Premier Wen names inflation, overheating as key risks

March 6, 2008 - 0:0

China's Premier Wen Jiabao said the government must do more to rein in lending and curb inflation in the world's fastest-growing major economy, a sign the central bank may raise interest rates for the seventh time in a year.

``Financial controls need to be strengthened, and the excessively fast growth in money supply and lending should be curbed,'' Wen told almost 3,000 lawmakers in his two-hour report to the National People's Congress in Beijing Monday.
Wen, embarking on a second five-year term, said overheating remains the government's biggest challenge even as a global slowdown threatens export demand.
China's stocks fell on concern the central bank will raise borrowing costs or bank reserve requirements to tame inflation that's at an 11-year high.
``They want to bring down inflation without killing growth,'' said Leslie Phang, Singapore-based head of investment at Schroders Private Clients. ``Interest rates will likely be raised, but not at the pace of 2007.'' The CSI 300 Index closed down 0.9 percent in Shanghai.
China aims to cap this year's inflation rate at 4.8 percent, the same pace as in 2007, and prevent a shift ``to overheating from relatively fast growth,'' the premier said. Inflation was 7.1 percent in January as food and fuel costs surged.
------Global growth
Wen set an 8 percent growth target for 2008, in line with the nation's five-year plan.
Rising global ``uncertainties'' include the U.S. subprime crisis, the weak dollar, and high oil and grain prices, the premier said. Liu Mingkang, chairman of the China Banking Regulatory Commission, and Vice Commerce Minister Wei Jianguo expressed concern at the outlook for China's exports.
The economy expanded 11.4 percent in 2007, the fastest pace in 13 years, and accounted for 20 percent of global growth, according to an International Monetary Fund estimate.
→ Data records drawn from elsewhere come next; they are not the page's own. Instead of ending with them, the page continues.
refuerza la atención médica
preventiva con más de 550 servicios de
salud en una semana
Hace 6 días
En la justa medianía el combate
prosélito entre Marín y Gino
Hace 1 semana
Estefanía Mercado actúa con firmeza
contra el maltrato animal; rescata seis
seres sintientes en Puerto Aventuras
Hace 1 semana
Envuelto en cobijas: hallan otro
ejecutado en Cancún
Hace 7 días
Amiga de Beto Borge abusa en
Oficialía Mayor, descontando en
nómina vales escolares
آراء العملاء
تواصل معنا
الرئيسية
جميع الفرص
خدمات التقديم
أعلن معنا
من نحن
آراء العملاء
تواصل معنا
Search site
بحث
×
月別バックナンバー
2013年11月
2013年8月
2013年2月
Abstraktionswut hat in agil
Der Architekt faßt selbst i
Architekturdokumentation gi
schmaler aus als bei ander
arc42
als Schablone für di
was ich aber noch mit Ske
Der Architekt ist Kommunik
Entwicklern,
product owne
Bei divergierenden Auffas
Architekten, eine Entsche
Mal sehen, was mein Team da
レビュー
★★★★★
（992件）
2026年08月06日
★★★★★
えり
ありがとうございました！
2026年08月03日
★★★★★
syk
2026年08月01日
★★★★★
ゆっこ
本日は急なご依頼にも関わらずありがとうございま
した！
The IMF expects world growth to slow this year on tighter credit and the housing slump in the U.S.
Soaring food costs hurt the 300 million people estimated by the World Bank to be living in poverty in China. The government has imposed price controls on staples such as meat, eggs and noodles, and Ma Kai, the chairman of the top economic planning agency, said today that a freeze on energy prices will stay for the ``near term.''
China should raise rates to curb inflation and prevent asset bubbles, Justin Lin Yifu, the World Bank's next chief economist said yesterday. Inflation is outpacing returns on bank deposits, fueling property and stock investment.
----------Property, stocks
Property prices rose in December at the fastest pace since at least 2005. After retreating 15 percent this year, the CSI 300 Index has still more than doubled since the start of 2007.
China will increase welfare payments to help shield the poor from soaring food costs, according to Wen's report. The central government plans a 31 percent increase in spending on agriculture and farmers in 2008 from a year earlier, a boost to rural incomes that are a third of those in the cities.
The premier has unexpected extra cash to prime the economy if necessary. Fiscal revenue was 16.4 percent, or 724 billion yuan ($101 billion) higher than targeted last year, Wen said.
The government forecasts a 14 percent increase in revenue this year, Finance Minister Xie Xuren said in a separate report.
-------`Tight monetary policy'
China will maintain a ``tight'' monetary policy, use reserve requirements and bill sales to soak up cash, make ``appropriate use'' of interest rates, and increase the yuan's flexibility, Wen said.
``The rhetoric is still of a `tight' bias but he also emphasized that the external environment has become more complicated and that there are downside risks,'' said Wang Qing, chief China economist at Morgan Stanley in Hong Kong. ``They are striking a delicate balance.''
Wang said he doesn't expect any rate increases this year ``but I also realize this is a close call.'' China's key lending and deposit rates are 7.47 percent and 4.14 percent. Banks are required to set aside 15 percent of deposits as reserves.
``I suspect China will relax controls in the second half as the outlook, including exports, becomes more uncertain,'' said Liao Qun, chief economist at Citic Ka Wah Bank in Hong Kong. ``But if growth continues to be fast and inflation surprises on the upside, they will need to raise rates.''
The government has allowed faster gains in the yuan this year, cutting import costs and pushing up export prices, after a record trade surplus pumped $262 billion into the financial system in 2007.
The currency has risen almost 3 percent versus the U.S. dollar, after gaining 7 percent last year. It closed today at 7.1081 versus the dollar, near the highest level since a fixed exchange rate was scrapped in 2005.
China's expansion may slow to 10.5 percent in 2008 as export demand weakens, according to the State Council Development and Research Center. Liao Qun, chief economist at Citic Ka Wah Bank in Hong Kong, expects 9.8 percent growth.
The central government today forecast a 2008 budget deficit of 180 billion yuan, a narrowing from last year's 200 billion yuan gap.